Every record that follows must be set down word for word.

■ Saved data entries
▽
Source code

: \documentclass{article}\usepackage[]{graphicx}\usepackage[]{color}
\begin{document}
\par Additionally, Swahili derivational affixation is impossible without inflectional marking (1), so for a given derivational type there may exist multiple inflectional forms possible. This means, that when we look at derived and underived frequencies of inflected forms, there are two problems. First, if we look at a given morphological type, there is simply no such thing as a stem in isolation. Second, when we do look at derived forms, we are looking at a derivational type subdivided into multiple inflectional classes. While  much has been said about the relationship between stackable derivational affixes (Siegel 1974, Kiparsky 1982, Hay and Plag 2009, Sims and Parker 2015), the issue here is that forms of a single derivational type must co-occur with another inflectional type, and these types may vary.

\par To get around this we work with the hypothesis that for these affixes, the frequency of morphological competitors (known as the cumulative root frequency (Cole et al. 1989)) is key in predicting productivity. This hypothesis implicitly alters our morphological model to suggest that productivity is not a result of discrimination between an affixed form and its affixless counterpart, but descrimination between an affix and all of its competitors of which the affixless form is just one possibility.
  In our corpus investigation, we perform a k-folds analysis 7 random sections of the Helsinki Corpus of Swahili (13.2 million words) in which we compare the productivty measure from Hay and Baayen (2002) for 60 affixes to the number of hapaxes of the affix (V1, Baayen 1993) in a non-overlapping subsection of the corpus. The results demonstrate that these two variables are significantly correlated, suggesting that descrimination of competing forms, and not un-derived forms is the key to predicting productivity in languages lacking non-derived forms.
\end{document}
△
■ Response
Source code

: \documentclass{article}\usepackage[]{graphicx}\usepackage[]{color}
\begin{document}
\par Additionally, Swahili derivational affixation is impossible without inflectional marking (1), so for a given derivational type there may exist multiple inflectional forms possible. This means, that when we look at derived and underived frequencies of inflected forms, there are two problems. First, if we look at a given morphological type, there is simply no such thing as a stem in isolation. Second, when we do look at derived forms, we are looking at a derivational type subdivided into multiple inflectional classes. While  much has been said about the relationship between stackable derivational affixes (Siegel 1974, Kiparsky 1982, Hay and Plag 2009, Sims and Parker 2015), the issue here is that forms of a single derivational type must co-occur with another inflectional type, and these types may vary.

\par To get around this we work with the hypothesis that for these affixes, the frequency of morphological competitors (known as the cumulative root frequency (Cole et al. 1989)) is key in predicting productivity. This hypothesis implicitly alters our morphological model to suggest that productivity is not a result of discrimination between an affixed form and its affixless counterpart, but descrimination between an affix and all of its competitors of which the affixless form is just one possibility.
  In our corpus investigation, we perform a k-folds analysis 7 random sections of the Helsinki Corpus of Swahili (13.2 million words) in which we compare the productivty measure from Hay and Baayen (2002) for 60 affixes to the number of hapaxes of the affix (V1, Baayen 1993) in a non-overlapping subsection of the corpus. The results demonstrate that these two variables are significantly correlated, suggesting that descrimination of competing forms, and not un-derived forms is the key to predicting productivity in languages lacking non-derived forms.
\end{document}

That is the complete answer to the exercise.